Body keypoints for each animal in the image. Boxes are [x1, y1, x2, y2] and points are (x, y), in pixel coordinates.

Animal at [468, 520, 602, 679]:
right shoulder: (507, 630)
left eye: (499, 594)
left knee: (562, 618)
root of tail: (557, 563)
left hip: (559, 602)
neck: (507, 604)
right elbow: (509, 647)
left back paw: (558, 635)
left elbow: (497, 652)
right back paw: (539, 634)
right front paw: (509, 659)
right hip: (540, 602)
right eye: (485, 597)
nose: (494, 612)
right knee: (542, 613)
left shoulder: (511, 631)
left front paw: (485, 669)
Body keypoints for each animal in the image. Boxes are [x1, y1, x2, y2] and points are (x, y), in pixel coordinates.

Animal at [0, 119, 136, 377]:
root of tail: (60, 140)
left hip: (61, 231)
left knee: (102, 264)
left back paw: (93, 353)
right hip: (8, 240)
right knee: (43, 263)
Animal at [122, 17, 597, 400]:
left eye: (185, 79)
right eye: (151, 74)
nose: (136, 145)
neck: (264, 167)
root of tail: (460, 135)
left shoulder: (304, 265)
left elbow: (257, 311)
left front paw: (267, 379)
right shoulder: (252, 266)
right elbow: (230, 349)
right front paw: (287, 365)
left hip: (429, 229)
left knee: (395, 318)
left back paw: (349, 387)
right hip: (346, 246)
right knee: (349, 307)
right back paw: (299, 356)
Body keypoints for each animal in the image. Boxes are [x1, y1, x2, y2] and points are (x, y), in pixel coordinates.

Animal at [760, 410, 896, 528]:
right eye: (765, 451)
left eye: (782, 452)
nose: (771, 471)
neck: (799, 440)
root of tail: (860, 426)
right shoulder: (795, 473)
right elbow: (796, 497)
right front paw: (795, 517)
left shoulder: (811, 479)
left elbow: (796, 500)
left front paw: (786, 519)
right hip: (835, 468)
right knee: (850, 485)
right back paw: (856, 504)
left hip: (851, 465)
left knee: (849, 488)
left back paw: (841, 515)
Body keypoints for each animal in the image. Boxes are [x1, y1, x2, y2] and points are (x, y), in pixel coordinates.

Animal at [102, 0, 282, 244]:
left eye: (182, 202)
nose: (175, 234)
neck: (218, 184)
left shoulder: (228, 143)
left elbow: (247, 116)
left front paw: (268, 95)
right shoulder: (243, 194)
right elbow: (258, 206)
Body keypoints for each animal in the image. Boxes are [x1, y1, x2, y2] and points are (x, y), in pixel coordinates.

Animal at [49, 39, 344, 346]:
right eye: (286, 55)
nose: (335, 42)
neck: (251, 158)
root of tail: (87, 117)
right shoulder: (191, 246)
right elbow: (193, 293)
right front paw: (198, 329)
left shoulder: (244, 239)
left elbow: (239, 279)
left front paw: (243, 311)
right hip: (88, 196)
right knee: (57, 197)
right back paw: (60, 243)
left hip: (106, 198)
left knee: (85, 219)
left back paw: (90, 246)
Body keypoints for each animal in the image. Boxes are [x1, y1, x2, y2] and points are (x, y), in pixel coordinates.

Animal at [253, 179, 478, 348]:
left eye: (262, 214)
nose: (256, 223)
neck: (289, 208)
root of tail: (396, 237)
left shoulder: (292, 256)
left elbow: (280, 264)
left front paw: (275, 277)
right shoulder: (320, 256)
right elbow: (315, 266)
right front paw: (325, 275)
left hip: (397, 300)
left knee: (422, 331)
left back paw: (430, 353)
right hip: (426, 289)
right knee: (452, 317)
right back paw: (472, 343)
---
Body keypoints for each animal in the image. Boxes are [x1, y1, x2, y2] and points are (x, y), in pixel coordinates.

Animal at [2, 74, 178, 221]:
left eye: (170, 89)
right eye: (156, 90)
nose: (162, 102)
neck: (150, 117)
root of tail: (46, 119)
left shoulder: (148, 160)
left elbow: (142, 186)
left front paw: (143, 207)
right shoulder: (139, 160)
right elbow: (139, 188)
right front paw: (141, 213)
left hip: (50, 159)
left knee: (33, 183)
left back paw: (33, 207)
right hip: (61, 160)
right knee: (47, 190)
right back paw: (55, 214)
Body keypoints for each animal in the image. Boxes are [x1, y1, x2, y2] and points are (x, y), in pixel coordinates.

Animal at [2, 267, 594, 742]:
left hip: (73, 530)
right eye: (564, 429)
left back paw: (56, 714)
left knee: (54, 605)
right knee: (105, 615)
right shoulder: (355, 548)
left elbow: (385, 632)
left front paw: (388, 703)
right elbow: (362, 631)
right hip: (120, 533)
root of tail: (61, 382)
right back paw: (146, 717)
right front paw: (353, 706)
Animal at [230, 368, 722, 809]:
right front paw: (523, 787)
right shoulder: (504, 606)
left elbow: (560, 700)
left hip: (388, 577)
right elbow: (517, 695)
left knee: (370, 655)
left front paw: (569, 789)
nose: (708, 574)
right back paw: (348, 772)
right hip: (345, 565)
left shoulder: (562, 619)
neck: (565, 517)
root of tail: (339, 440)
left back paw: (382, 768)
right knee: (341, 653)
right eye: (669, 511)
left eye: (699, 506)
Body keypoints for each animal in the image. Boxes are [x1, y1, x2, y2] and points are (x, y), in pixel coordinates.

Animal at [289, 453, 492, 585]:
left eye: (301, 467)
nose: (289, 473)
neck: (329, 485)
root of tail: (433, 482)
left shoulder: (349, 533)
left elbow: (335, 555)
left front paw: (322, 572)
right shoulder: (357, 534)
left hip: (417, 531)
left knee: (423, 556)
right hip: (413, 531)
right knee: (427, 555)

■ **Exercise objective**: Extract every line above containing the word "nose".

■ **Solution to the problem**:
nose: (494, 612)
nose: (136, 145)
nose: (771, 471)
nose: (175, 234)
nose: (335, 42)
nose: (256, 223)
nose: (162, 102)
nose: (708, 574)
nose: (289, 473)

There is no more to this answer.